● PROBLEM DETAILS
Please reproduce all the records exactly while leaving out their pictures.

● DATA EXCERPTS
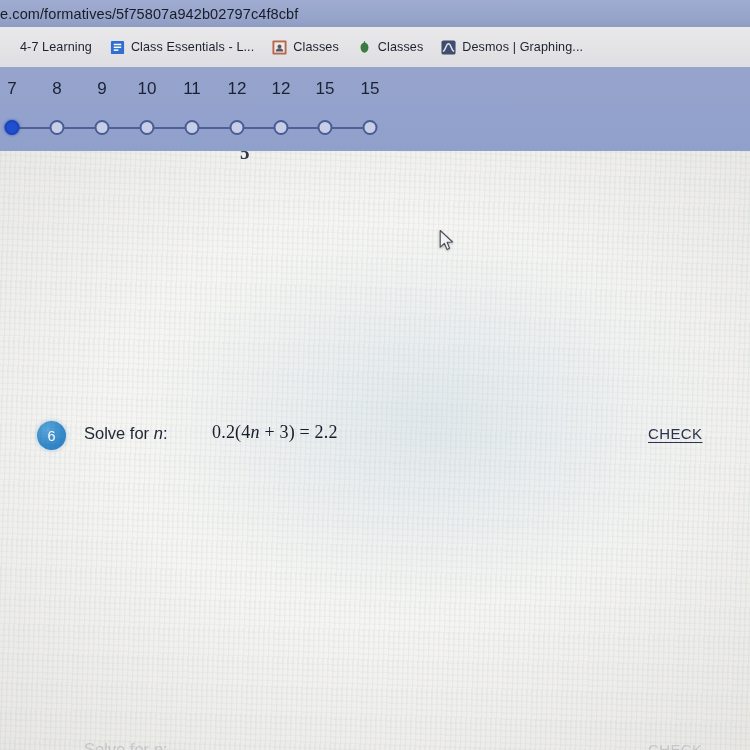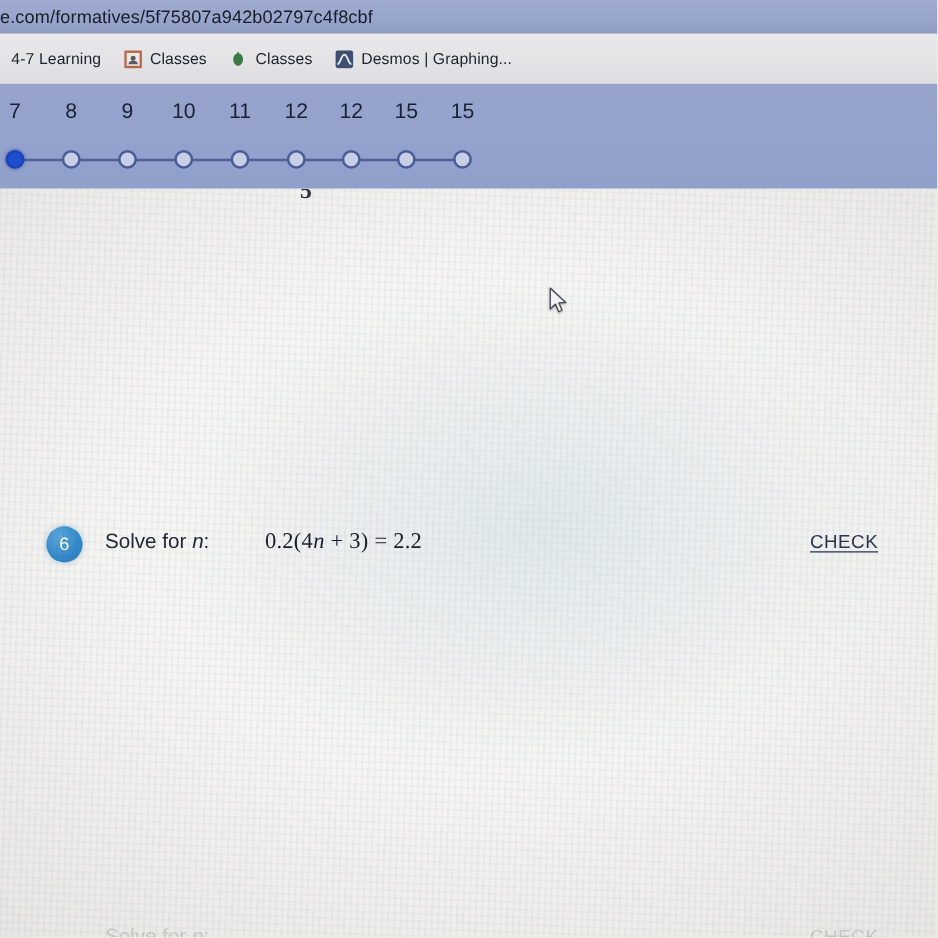--- a/index.html
+++ b/index.html
@@ -42,21 +42,21 @@
   }
 
   .bookmarks {
     position: absolute;
     left: 0; top: 27px;
     width: 750px; height: 40px;
     background: linear-gradient(180deg, #e9e8ea 0%, #e4e3e6 50%, #dedde1 100%);
     display: flex;
     align-items: center;
     overflow: hidden;
-    padding-left: 0;
+    padding-left: 11px;
     box-sizing: border-box;
   }
   .bm {
     display: flex;
     align-items: center;
     gap: 6px;
     padding: 2px 9px;
     white-space: nowrap;
     flex: 0 0 auto;
   }
@@ -232,20 +232,31 @@
     <span class="urlbar-text">e.com/formatives/5f75807a942b02797c4f8cbf</span>
   </div>
 
   <div class="bookmarks">
 
     <div class="bm">
       <span class="bm-label">4-7 Learning</span>
     </div>
 
 
+    <div class="bm">
+      <span class="bm-ico">
+        <svg viewBox="0 0 16 16" width="15" height="15">
+          <rect x="1" y="1" width="14" height="14" rx="1" fill="#2f6fd0"></rect>
+          <rect x="4" y="4" width="8" height="1.6" fill="#fff"></rect>
+          <rect x="4" y="7" width="8" height="1.6" fill="#fff"></rect>
+          <rect x="4" y="10" width="5" height="1.6" fill="#fff"></rect>
+        </svg>
+      </span>
+      <span class="bm-label">Class Essentials  - L...</span>
+    </div>
 
     <div class="bm">
       <span class="bm-ico">
         <svg viewBox="0 0 16 16" width="15" height="15">
           <rect x="0.5" y="0.5" width="15" height="15" rx="1" fill="#b8674f"></rect>
           <rect x="2.5" y="2.5" width="11" height="11" fill="#efe9e2"></rect>
           <circle cx="8" cy="7" r="2.1" fill="#555a66"></circle>
           <path d="M4 12.2c0-2.1 1.9-3.3 4-3.3s4 1.2 4 3.3z" fill="#555a66"></path>
         </svg>
       </span>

● COMPLETED TASK
--- a/index.html
+++ b/index.html
@@ -42,21 +42,21 @@
   }
 
   .bookmarks {
     position: absolute;
     left: 0; top: 27px;
     width: 750px; height: 40px;
     background: linear-gradient(180deg, #e9e8ea 0%, #e4e3e6 50%, #dedde1 100%);
     display: flex;
     align-items: center;
     overflow: hidden;
-    padding-left: 0;
+    padding-left: 11px;
     box-sizing: border-box;
   }
   .bm {
     display: flex;
     align-items: center;
     gap: 6px;
     padding: 2px 9px;
     white-space: nowrap;
     flex: 0 0 auto;
   }
@@ -232,20 +232,31 @@
     <span class="urlbar-text">e.com/formatives/5f75807a942b02797c4f8cbf</span>
   </div>
 
   <div class="bookmarks">
 
     <div class="bm">
       <span class="bm-label">4-7 Learning</span>
     </div>
 
 
+    <div class="bm">
+      <span class="bm-ico">
+        <svg viewBox="0 0 16 16" width="15" height="15">
+          <rect x="1" y="1" width="14" height="14" rx="1" fill="#2f6fd0"></rect>
+          <rect x="4" y="4" width="8" height="1.6" fill="#fff"></rect>
+          <rect x="4" y="7" width="8" height="1.6" fill="#fff"></rect>
+          <rect x="4" y="10" width="5" height="1.6" fill="#fff"></rect>
+        </svg>
+      </span>
+      <span class="bm-label">Class Essentials  - L...</span>
+    </div>
 
     <div class="bm">
       <span class="bm-ico">
         <svg viewBox="0 0 16 16" width="15" height="15">
           <rect x="0.5" y="0.5" width="15" height="15" rx="1" fill="#b8674f"></rect>
           <rect x="2.5" y="2.5" width="11" height="11" fill="#efe9e2"></rect>
           <circle cx="8" cy="7" r="2.1" fill="#555a66"></circle>
           <path d="M4 12.2c0-2.1 1.9-3.3 4-3.3s4 1.2 4 3.3z" fill="#555a66"></path>
         </svg>
       </span>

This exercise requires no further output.